Description of the task: Write only the number of lines in the entries below that contain the word "Glandular".

Listed entries:
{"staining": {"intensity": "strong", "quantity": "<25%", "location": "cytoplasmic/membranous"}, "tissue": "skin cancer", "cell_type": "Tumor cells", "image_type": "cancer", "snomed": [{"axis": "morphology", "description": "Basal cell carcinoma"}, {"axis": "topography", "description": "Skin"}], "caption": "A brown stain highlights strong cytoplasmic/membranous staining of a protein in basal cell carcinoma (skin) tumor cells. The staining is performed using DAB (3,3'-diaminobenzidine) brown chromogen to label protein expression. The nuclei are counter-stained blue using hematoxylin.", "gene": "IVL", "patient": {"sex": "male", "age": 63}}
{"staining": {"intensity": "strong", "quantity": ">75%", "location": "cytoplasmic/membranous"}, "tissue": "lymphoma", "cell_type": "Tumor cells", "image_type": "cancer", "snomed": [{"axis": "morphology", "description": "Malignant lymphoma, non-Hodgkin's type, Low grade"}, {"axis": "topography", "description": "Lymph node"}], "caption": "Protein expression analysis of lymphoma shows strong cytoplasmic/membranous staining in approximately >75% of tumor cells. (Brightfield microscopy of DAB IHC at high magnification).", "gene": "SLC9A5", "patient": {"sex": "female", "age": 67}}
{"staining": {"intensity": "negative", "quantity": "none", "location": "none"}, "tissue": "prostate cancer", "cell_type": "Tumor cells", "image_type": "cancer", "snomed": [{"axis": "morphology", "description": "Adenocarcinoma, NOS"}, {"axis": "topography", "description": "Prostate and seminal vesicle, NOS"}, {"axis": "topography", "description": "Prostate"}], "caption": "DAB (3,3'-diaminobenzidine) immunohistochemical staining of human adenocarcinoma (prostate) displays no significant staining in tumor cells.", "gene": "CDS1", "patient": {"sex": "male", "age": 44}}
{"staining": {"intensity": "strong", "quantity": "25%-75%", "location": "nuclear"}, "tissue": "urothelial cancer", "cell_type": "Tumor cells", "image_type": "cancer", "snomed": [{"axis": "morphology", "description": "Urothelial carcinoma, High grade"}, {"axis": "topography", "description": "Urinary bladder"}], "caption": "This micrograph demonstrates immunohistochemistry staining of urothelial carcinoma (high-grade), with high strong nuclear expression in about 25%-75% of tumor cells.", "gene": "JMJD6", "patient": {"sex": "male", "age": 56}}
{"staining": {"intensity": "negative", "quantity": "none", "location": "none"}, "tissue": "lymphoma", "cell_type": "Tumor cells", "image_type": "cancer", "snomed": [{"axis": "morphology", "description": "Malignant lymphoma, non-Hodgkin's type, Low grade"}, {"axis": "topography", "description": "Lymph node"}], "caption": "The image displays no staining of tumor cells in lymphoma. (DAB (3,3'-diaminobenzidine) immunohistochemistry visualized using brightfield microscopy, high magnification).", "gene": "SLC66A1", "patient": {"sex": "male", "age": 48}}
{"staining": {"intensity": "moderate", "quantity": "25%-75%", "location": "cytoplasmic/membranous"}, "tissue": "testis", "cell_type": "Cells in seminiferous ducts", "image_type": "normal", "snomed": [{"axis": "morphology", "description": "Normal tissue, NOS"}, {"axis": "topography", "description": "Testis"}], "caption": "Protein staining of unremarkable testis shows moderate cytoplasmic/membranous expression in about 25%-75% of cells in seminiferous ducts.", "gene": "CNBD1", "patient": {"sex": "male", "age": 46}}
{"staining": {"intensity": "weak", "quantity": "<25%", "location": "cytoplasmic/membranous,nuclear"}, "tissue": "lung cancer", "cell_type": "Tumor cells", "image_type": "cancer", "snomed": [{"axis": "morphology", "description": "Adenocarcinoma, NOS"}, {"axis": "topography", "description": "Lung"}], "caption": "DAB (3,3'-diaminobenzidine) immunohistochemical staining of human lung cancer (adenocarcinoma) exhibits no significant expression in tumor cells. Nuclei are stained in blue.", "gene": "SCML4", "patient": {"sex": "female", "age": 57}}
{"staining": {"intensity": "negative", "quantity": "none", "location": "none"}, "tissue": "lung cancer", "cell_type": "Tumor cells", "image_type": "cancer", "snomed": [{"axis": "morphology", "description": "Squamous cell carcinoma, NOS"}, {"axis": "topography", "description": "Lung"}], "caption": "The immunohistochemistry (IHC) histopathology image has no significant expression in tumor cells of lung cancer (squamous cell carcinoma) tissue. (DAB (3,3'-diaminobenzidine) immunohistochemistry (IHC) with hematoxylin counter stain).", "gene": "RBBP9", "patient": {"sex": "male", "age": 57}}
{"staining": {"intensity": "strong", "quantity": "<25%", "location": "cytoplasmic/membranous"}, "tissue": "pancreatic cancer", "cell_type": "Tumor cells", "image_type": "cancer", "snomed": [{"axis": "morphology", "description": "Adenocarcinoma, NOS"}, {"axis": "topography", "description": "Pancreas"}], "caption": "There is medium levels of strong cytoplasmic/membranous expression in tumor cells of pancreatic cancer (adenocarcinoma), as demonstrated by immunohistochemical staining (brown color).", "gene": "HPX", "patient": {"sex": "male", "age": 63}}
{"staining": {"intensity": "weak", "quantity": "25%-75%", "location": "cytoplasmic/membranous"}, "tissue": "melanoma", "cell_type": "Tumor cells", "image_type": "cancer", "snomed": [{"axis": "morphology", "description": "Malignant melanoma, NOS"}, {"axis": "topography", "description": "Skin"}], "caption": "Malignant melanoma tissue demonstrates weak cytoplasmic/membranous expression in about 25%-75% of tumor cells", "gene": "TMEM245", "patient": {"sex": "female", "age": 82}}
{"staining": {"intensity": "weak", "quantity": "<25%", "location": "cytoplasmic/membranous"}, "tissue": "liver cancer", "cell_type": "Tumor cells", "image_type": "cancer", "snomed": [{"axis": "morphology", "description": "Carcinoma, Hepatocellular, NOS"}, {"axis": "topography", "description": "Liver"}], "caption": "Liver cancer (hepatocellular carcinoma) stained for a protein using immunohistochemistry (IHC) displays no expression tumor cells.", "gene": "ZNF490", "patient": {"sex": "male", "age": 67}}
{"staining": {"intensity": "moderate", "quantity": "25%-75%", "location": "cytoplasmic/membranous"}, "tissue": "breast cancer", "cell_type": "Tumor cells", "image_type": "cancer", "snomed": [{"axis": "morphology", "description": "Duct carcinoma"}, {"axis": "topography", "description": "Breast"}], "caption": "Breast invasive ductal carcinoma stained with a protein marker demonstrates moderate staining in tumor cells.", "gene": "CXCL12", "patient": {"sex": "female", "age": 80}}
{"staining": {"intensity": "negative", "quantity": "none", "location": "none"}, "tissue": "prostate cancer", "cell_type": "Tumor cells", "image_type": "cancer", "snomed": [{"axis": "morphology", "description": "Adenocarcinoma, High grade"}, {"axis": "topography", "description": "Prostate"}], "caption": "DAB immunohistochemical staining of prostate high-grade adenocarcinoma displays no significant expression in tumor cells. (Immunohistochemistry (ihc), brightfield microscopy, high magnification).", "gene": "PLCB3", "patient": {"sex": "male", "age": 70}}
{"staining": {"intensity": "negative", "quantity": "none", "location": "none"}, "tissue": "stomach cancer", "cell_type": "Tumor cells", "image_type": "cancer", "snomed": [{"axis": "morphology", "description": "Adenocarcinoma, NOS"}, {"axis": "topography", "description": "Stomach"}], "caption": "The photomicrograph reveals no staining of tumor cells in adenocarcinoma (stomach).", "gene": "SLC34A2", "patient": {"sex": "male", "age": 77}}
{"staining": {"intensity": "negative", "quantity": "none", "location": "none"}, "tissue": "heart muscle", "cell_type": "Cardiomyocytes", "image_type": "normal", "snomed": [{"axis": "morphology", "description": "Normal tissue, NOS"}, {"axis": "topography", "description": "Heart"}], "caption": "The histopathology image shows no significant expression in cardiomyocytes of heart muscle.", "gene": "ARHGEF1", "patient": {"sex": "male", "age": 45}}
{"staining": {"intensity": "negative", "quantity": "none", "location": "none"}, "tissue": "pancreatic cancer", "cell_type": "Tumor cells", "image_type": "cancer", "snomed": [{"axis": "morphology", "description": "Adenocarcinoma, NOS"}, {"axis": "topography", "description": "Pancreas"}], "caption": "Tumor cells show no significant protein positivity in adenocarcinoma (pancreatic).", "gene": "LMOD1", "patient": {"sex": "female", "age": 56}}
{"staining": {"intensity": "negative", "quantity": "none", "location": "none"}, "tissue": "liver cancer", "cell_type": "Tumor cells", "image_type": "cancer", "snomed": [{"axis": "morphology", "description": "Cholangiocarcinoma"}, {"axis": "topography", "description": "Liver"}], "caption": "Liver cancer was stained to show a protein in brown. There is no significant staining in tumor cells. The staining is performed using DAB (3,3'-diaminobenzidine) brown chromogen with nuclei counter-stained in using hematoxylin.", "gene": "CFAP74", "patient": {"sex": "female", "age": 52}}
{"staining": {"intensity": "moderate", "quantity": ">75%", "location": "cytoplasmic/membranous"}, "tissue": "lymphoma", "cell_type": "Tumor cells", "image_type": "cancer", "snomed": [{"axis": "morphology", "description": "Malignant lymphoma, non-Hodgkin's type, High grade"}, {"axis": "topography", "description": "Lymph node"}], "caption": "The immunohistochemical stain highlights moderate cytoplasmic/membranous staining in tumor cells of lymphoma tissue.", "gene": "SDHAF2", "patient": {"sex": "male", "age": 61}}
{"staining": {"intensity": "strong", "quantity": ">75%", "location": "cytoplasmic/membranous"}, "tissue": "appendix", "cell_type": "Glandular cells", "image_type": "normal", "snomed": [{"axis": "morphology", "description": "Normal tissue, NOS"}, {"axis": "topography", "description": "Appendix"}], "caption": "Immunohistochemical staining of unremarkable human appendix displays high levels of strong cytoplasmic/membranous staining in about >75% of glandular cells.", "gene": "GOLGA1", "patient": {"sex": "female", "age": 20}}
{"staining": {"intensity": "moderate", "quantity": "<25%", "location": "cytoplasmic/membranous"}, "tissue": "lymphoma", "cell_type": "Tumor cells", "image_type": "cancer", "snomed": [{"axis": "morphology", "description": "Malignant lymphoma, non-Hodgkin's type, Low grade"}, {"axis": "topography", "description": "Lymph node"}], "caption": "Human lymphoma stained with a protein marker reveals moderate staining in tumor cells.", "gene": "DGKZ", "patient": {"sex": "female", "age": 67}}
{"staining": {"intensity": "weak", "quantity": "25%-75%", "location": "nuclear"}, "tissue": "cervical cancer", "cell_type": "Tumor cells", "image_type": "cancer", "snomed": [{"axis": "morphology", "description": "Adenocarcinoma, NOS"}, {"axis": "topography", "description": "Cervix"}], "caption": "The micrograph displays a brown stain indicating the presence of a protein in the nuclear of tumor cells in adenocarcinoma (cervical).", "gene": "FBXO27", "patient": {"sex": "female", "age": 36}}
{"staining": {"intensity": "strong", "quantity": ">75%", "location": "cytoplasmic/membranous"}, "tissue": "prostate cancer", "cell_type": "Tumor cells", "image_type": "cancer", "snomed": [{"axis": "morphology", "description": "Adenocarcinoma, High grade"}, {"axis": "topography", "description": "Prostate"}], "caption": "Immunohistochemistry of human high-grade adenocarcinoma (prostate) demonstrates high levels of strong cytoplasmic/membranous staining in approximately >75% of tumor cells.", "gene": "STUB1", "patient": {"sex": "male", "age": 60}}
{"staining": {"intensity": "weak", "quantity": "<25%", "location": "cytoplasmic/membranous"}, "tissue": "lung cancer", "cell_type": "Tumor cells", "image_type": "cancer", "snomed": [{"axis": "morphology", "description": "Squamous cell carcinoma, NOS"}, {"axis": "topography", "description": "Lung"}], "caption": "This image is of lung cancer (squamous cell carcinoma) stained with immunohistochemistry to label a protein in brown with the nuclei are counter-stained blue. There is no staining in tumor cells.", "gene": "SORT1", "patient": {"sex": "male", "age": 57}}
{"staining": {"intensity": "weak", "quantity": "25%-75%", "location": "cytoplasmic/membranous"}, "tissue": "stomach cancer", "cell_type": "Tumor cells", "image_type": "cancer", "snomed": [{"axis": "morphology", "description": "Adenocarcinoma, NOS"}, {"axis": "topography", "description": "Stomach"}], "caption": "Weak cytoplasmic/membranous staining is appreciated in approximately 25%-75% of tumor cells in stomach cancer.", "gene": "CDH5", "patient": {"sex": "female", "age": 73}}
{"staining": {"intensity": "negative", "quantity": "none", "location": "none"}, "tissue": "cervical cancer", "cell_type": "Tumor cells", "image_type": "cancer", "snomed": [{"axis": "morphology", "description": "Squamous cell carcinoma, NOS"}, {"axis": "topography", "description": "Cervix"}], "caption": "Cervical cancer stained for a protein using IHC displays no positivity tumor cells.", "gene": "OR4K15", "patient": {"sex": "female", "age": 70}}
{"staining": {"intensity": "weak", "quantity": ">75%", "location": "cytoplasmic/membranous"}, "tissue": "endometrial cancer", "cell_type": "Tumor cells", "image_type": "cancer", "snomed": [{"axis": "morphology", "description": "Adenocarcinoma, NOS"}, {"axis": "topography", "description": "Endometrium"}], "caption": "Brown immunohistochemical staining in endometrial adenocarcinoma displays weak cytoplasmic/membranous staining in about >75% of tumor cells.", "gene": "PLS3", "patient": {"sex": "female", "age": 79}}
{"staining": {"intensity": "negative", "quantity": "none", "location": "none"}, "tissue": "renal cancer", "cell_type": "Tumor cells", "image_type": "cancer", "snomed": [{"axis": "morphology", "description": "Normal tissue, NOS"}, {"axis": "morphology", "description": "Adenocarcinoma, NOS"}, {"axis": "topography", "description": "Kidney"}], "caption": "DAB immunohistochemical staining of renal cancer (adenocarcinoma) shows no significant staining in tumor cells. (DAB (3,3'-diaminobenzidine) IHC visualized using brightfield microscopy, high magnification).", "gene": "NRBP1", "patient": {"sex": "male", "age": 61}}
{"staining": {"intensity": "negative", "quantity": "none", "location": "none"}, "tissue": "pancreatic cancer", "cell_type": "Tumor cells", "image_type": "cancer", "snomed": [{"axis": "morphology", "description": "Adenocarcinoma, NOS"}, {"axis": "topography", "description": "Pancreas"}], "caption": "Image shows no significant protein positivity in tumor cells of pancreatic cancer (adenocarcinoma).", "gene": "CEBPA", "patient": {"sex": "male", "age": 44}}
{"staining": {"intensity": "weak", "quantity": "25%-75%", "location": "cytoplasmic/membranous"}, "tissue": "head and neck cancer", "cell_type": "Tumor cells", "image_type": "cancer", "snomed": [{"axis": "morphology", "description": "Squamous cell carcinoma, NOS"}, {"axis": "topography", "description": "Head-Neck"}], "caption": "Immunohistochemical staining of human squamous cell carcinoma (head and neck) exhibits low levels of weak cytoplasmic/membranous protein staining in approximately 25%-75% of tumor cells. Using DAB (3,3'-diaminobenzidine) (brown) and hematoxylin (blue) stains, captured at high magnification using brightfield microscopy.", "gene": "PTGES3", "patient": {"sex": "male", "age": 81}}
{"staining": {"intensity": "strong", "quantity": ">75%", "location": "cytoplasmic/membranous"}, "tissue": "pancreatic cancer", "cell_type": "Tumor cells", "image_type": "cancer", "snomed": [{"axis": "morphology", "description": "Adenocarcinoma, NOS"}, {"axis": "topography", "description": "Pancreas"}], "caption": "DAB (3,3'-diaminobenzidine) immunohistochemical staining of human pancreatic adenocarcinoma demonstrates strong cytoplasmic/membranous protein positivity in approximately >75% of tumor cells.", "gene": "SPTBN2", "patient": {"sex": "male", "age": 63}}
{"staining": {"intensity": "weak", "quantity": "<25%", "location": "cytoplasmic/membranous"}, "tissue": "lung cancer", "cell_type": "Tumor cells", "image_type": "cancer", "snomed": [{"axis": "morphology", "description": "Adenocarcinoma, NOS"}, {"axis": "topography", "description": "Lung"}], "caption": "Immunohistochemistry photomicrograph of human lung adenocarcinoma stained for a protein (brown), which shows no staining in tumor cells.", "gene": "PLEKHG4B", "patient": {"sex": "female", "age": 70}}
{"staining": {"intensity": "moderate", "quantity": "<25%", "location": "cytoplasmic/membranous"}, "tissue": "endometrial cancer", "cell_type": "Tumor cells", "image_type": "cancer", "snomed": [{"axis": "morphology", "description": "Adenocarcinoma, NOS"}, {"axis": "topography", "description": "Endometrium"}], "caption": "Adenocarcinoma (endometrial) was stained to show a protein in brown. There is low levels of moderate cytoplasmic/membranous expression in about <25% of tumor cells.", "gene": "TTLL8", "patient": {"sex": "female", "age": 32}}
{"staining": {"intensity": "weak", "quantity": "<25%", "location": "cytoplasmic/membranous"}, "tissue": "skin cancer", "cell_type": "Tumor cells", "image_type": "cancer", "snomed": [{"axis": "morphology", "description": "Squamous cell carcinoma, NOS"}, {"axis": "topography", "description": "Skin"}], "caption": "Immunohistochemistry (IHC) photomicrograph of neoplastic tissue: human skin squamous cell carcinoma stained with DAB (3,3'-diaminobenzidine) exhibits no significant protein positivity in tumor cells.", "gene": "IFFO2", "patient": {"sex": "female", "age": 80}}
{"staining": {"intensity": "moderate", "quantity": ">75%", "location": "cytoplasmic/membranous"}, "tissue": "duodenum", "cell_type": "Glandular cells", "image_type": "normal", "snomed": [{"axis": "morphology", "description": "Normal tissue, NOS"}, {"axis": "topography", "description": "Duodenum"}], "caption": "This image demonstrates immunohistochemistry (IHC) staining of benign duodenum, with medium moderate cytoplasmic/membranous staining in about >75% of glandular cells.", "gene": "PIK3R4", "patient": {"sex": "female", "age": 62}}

Answer to the problem: 2